I haven't counted the days because i Was absent from God's company for over 20 years, although, I now realise that he was with me all along, even though I chose to ignore him.
faith, I have become, a better, in flawed person.
I tried to see where he wanted me to be, went on a mistaken journey towards priesthood, and was rejected and felt abandoned. But people like you, encouraged me to persevere, and I've stuck with it. Just had my license as a Reader renewed for three years, despite it taking me past my 70th Birthday. So, God obviously has plans, that I can't yet comprehend.
Perhaps our forthcoming vacancy will provide some insight.
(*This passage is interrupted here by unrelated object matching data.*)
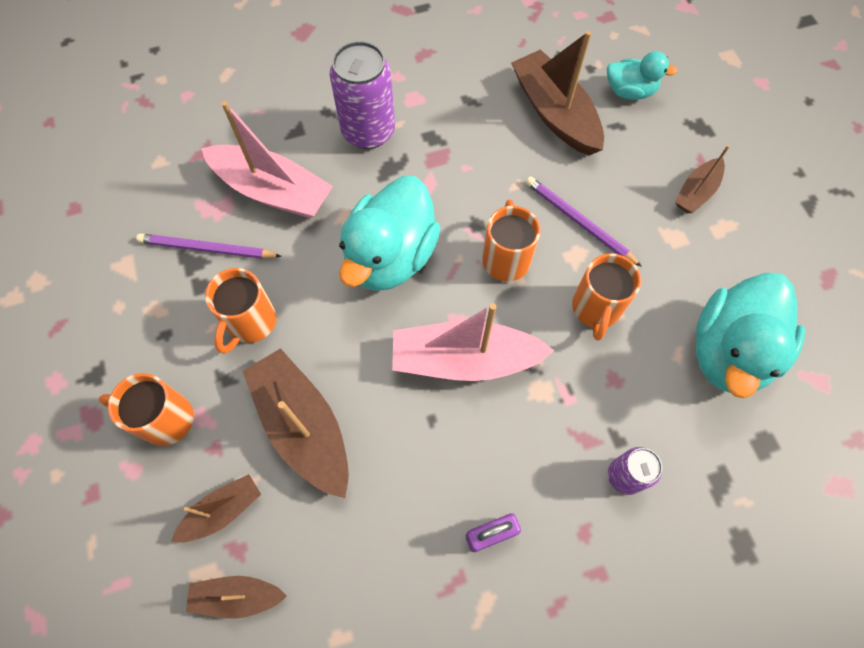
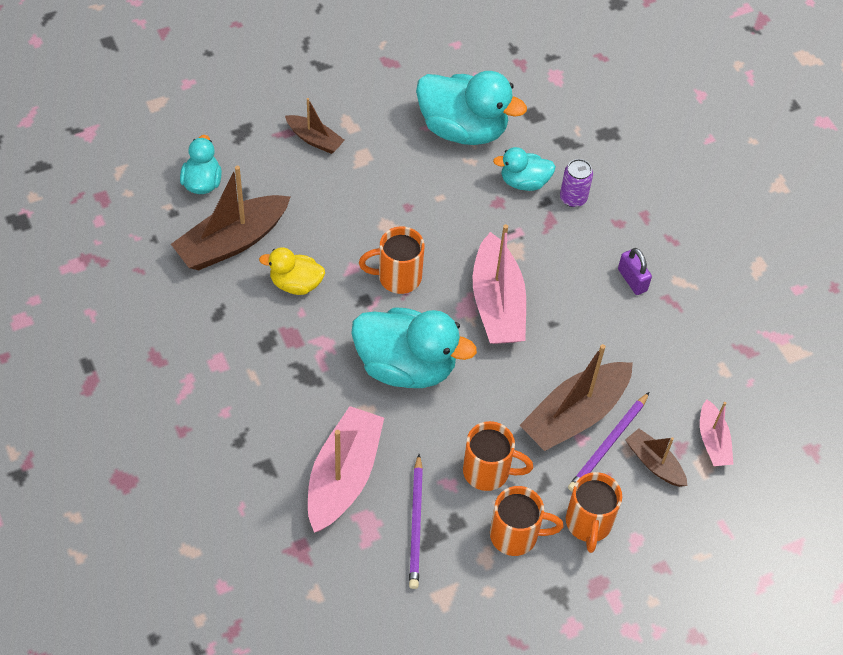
camera: 100 degrees left, 10 degrees down
(237, 596) = (713, 441): brown boat -> pink boat
(368, 131) = (263, 399): purple can -> none
(501, 164) = (296, 284): none -> yellow duck
(578, 222) = (354, 224): purple pencil -> purple pencil (608, 444)
(596, 309) = (438, 213): orange mug -> orange mug (516, 535)
(648, 416) = (524, 182): none -> turquoise duck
But sticking with it seems the best thing to do, I won't abandon God again as I once did. And the excitement involved is worth living with, along with the uncertainty of what comes next.
Hadn’t realised you were about to have a vacancy. Where are they off to?
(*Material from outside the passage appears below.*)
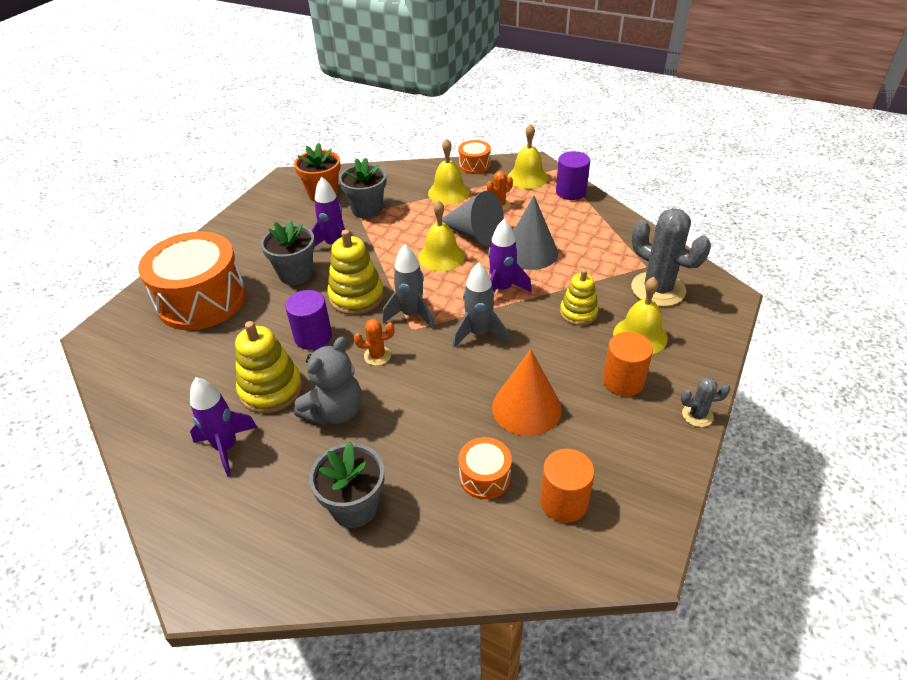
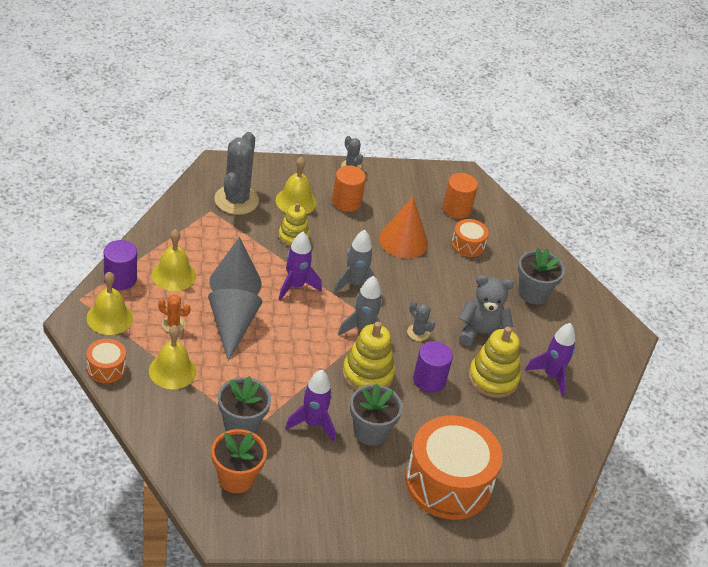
camera: 130 degrees left, 0 degrees up
(377, 356) = (418, 333): orange cactus -> grey cactus
(441, 256) = (279, 339): yellow bell -> yellow bell (173, 275)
Praying you get the right person :-)
V
Thanks for this - really inpsiritaional
My Vicar is retiring in November. Our curate left for pastures new earlier this year. Our other Reader is to be Ordained in September and curating in a new parish. We have a retired Priest available, but in his eighties, he is in great demand across the Deanery for his services. We will have visiting Clergy during the vacancy, and we're already making contacts to try to get ahead of the game.
Our previous curate has an 'interim' role across the diocese, so really busy all of the time, not sure about how the vacancy will go, there seems to be an average of 9 months of vacancy before a new incumbent is appointed. But recent local experience is of candidates being interviewed but than taking a different role. So, perhaps some talent spotting needed by the Arch Deacon?
But we are armed with two, youngish, efficient church wardens and a lively congregation, so hopefully the impact will be positive as we work cooperatively to discern the needs of the parish in the future.